**Данный отрывок:**
■ ■ ■

Во время обеда я часто смотрела на него и на И. А. и сравнивала их обоих - известно ведь, что они очень похожи,- сравнивая также и их судьбу. Да, похожи, но И. А. весь суше, изящнее, легче, меньше, и кожа у него тоньше, и черты лица правильнее.

5 августа 1930 г.

Вчера обедали на песке под лодкой с Алдановым и Рахманиновыми. Был настоящий песчаный смерч, так что нам ничего не оставалось, как забраться в это сравнительно тихое место и расположиться там. "Босяцкий обед", по выражению И. А., вышел оригинальным.

10 сентября 1930 г.

Вечером сидим в кабинете у И. А.

- Бывает с вами, И. А.,- говорю я,- чтобы вы ловили себя на том, что невольно повторяете чей-нибудь жест, интонацию, словечко?

- Нет, никогда. Это, заметьте, бывает с очень многими. Сам Толстой признавался, что с ним бывали такие подражанья. Но вот я, сколько себя помню, никогда никому не подражал. Никогда во мне не было восхищения ни перед кем, кроме только Толстого.

- И ты воображаешь, что это хорошо? - спросила В. Н.

- В вас есть какая-то неподвижность,- сказала я.

- Нет, это не неподвижность. Напротив, я был так гибок, что за мою жизнь во мне умерло несколько человек. Но в некоторых отношениях я был всегда тверд, как какой-нибудь собачий хвост, бьющий по стулу...

И он показал рукой как, так талантливо, что мы все дружно рассмеялись.

23 октября 1930 г.

День рожденья И. А. Шестьдесят лет. Совсем обыкновенный день, ни поздравлений, ни писем, даже меню обыкновенное.

В. Н. говорит, что в прежние годы он "с ума сходил перед днями своего рождения, часто уезжал куда-нибудь накануне, то в Петербург, то в Ефремов". На этот раз очень тих, очень сердечен был вчера вечером и сегодня все утро...

11 марта 1931 г.

К Фондаминским приехали гостить Степуны, и вчера он был у нас вечером с Илюшей. Два часа они разговаривали с И. А., сидя друг против друга, и сегодня у меня такое впечатление, точно вчера у нас на вилле Бельведер в кабинете И. А. был некий словесный балет...

16 марта 1931 г.

Вчера Степун опять весь вечер блистал. Они с И. А. точно фехтовали. Почти во всем они несогласны. Записать этот разговор, к сожалению, невозможно. Слишком это перебеганье, порханье, сложное переплетение. Это были как бы широкие арпеджии по всей литературно-философской клавиатуре...

■ ■ ■

**Выдержки из материалов:**
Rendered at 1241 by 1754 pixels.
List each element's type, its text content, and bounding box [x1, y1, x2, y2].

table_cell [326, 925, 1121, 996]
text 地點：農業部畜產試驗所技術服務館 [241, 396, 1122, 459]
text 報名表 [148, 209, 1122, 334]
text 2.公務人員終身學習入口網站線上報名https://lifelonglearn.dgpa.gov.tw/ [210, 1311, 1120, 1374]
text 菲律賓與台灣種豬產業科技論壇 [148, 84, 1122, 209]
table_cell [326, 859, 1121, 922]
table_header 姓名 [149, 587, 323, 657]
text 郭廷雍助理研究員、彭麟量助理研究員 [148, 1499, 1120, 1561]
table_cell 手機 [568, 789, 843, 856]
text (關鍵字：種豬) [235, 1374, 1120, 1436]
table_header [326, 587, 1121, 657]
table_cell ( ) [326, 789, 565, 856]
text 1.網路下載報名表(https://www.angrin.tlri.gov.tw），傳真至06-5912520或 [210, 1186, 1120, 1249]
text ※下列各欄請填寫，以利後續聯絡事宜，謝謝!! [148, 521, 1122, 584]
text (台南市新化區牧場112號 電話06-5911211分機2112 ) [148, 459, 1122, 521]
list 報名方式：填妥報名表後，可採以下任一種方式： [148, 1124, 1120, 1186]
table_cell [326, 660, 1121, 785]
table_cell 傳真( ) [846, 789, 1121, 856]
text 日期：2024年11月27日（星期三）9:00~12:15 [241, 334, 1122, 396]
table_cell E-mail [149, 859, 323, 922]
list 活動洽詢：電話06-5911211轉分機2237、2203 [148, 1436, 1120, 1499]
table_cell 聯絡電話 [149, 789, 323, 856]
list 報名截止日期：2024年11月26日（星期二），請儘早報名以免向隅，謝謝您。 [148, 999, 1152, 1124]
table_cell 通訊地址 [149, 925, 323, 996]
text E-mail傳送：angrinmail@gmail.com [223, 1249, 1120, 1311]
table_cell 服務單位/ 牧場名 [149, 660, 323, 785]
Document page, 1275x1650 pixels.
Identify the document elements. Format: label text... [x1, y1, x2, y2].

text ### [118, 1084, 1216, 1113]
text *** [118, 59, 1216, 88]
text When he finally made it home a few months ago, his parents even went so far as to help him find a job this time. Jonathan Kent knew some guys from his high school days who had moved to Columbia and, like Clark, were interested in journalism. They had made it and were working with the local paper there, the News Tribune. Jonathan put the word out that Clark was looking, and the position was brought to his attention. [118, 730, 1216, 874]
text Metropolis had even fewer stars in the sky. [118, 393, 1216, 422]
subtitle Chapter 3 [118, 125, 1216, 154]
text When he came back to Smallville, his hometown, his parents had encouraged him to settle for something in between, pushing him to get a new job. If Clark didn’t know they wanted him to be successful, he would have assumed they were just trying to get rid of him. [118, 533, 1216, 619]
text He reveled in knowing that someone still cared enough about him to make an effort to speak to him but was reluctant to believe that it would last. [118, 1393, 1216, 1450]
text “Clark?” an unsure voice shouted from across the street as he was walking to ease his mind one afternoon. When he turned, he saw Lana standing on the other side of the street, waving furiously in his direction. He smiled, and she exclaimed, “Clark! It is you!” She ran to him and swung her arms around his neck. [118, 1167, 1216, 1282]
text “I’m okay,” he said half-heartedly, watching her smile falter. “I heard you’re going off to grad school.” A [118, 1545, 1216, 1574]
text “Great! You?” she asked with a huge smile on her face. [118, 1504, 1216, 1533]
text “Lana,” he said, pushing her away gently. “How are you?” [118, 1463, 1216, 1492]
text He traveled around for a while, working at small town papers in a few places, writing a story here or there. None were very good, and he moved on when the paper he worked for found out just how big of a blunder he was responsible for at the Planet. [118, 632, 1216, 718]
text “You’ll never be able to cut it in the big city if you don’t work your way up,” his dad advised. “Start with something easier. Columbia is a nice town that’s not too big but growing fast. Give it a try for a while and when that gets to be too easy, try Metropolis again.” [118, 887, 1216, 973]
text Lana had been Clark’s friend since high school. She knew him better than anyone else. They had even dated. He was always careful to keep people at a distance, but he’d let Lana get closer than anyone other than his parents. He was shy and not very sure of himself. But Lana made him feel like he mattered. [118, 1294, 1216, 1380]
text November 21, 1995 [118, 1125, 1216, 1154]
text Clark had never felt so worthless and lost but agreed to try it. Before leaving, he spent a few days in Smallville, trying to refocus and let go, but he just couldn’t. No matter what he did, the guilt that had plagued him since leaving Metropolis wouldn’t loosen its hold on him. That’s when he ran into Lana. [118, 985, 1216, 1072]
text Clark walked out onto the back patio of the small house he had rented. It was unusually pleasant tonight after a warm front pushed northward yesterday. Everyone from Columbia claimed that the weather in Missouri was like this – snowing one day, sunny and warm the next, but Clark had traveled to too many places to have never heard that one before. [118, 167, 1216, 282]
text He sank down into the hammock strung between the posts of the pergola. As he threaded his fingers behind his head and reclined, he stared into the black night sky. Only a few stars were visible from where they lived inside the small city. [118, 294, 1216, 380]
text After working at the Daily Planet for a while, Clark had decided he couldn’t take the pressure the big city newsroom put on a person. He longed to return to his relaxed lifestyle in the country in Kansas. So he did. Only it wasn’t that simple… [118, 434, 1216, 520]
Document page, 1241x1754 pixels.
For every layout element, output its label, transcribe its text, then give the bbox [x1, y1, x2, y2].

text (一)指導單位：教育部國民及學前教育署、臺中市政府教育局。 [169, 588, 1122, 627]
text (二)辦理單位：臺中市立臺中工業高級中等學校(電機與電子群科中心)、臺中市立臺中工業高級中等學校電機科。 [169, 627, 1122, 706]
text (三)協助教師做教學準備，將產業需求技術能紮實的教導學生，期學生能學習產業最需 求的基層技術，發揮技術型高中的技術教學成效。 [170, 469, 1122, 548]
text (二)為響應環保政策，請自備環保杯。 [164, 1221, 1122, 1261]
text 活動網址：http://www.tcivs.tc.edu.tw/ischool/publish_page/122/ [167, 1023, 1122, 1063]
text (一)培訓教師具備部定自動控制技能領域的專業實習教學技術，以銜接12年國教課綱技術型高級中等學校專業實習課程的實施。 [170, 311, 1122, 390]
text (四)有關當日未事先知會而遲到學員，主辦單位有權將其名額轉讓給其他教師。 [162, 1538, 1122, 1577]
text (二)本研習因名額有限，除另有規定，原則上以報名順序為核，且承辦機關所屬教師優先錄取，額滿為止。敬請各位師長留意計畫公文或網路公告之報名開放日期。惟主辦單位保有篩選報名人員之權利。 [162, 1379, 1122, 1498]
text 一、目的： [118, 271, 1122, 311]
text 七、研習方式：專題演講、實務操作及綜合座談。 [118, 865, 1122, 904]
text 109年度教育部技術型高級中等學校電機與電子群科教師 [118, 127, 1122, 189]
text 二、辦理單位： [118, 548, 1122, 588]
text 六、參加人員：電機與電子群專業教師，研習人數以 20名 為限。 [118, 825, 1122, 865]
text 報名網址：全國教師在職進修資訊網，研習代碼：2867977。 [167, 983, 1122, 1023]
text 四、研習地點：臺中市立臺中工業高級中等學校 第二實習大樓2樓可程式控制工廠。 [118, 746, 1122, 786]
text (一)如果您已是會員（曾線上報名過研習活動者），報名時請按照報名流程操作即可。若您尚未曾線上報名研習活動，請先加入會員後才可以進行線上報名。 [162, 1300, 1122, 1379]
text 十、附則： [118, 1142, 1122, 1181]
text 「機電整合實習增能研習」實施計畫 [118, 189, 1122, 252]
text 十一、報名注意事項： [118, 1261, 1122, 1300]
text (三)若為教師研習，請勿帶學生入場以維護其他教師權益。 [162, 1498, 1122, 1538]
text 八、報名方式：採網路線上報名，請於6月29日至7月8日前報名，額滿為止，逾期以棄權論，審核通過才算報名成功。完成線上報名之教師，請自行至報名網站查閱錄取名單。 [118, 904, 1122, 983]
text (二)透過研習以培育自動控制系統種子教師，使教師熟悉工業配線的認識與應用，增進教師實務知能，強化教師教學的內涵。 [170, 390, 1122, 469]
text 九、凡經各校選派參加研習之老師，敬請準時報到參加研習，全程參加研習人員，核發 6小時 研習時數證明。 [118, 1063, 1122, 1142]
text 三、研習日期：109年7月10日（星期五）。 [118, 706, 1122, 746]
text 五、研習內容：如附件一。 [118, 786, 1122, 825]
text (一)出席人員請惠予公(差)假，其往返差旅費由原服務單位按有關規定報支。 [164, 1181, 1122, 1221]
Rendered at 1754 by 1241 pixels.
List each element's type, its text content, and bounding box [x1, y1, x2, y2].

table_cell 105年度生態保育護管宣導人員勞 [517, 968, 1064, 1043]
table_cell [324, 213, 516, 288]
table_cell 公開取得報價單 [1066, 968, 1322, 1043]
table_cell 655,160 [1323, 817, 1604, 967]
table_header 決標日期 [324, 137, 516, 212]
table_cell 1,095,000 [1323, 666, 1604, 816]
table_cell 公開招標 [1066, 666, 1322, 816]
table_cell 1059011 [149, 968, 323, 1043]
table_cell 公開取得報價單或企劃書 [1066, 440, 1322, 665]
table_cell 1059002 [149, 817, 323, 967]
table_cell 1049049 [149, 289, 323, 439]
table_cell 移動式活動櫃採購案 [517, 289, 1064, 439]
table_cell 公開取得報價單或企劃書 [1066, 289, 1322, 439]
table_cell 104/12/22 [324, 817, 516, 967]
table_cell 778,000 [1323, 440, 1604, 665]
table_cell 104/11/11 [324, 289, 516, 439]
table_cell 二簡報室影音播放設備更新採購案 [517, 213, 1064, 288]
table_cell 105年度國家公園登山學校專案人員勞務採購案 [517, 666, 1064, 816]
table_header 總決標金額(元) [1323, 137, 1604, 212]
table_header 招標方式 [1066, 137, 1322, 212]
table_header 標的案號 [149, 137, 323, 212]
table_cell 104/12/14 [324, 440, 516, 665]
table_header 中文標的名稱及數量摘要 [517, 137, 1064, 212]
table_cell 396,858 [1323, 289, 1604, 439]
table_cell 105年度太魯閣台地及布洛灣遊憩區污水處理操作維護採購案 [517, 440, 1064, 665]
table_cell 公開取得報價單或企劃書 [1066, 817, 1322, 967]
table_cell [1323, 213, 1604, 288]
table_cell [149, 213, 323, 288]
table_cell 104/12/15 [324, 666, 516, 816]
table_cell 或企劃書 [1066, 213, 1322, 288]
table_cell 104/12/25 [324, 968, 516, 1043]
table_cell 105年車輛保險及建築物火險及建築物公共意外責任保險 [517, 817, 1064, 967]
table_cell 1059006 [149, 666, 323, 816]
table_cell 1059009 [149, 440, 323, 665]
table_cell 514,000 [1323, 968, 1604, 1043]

■ ■ ■

**Задача:** Верните из дневникового отрывка весь фрагмент от слов «10 сентября 1930» вниз до слов «жест, интонацию, словечко?», не меняя в нем ни буквы.

**Ответ к заданию:**
10 сентября 1930 г.

Вечером сидим в кабинете у И. А.

- Бывает с вами, И. А.,- говорю я,- чтобы вы ловили себя на том, что невольно повторяете чей-нибудь жест, интонацию, словечко?